Related: Texas becomes first state to ban political ‘deepfake’ videos

Meanwhile, in San Antonio, UTSA and other higher education institutions are promoting ChatGPT. ChatGPT is an app that allows you to solve math problems, imitate English conversation to explain concepts, and write simple but nuanced sentences.

Universities have operated without formal policies regarding the use of AI text and image generators.

Last year, Gibson hired UTSA History Associate Professors Cindy Armas and Jerry Gonzalez and others to develop the website as part of the Digital Literacy Accelerator Program through the U.S. Department of Education.

“It’s a stupid website, but it’s really an antidote because[deepfakes]have already done real harm,” Gibson said. “From what we learn and see, we see how they undermine trust in everything, and how it undermines our democratic institutions and all sorts of things. increase.”

Gibson aims to attract K-12 and higher education programs to its website. He hopes to apply for an education grant by the summer so the team can post lesson plans with suggestions on how to teach students about his AI-generated app, which is already in widespread use.

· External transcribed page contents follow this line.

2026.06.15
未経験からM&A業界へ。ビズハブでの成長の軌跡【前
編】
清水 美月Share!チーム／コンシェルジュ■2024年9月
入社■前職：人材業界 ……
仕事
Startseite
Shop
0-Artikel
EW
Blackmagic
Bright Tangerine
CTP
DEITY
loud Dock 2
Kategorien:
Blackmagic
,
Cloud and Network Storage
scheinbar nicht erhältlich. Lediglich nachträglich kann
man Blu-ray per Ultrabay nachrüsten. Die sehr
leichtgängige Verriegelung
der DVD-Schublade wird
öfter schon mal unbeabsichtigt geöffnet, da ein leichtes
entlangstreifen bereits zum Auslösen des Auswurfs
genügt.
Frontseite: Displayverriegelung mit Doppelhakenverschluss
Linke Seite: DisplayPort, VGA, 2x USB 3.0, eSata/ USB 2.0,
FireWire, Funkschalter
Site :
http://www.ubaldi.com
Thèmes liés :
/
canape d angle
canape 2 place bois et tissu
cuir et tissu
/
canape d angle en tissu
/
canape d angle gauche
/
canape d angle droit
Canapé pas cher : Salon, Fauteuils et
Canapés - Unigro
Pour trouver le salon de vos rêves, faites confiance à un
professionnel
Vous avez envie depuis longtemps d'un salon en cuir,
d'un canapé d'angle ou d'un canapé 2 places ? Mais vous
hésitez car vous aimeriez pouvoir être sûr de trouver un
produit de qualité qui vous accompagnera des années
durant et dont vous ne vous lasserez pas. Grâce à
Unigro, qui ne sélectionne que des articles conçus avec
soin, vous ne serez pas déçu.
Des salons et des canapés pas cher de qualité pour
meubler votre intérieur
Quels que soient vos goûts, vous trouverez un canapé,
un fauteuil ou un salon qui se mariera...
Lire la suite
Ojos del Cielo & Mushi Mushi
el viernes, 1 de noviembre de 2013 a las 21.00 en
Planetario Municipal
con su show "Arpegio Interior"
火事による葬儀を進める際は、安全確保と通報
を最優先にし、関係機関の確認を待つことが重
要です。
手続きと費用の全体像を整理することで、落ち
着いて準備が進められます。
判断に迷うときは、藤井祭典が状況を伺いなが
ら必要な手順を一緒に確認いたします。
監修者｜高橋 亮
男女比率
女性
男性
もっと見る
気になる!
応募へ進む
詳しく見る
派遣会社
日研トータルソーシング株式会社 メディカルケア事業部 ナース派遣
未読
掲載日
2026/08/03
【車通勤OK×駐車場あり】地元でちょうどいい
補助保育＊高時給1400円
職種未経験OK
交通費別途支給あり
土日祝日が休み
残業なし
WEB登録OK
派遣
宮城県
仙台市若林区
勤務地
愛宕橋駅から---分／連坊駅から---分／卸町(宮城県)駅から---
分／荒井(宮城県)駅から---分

The professors are also brainstorming ways to use the tools in various projects that benefit communities in Southern Texas. Gonzalez, director of the UTSA Mexico Center, is looking at ways to use AI to create Spanish study guides to help people prepare for the U.S. citizenship exam. Rebecca Gonzalez, who is pursuing a master’s degree in history at UTSA, wants to recreate a famous political speech in Spanish.

“Technology itself is not evil,” Gibson said. “These tools can be used for educational reasons and practical purposes with a little creativity.”

In an ongoing project, the professors are using the ReFace app, which allows users to digitally paste their faces over celebrities’ faces, to recreate his beloved role in the Coen Brothers movie. Lincoln’s face was glued onto the body of Jeff Bridges, who played The Dude. The 1998 comedy “The Big Lebowski.”

In yet another experiment, they added Chat GPT-4, the latest OpenAI model released earlier this year, in the style of the late Toni Morrison and Ernest Hemingway, and singer-songwriter Taylor Swift. I asked him to rewrite the Gettysburg Address.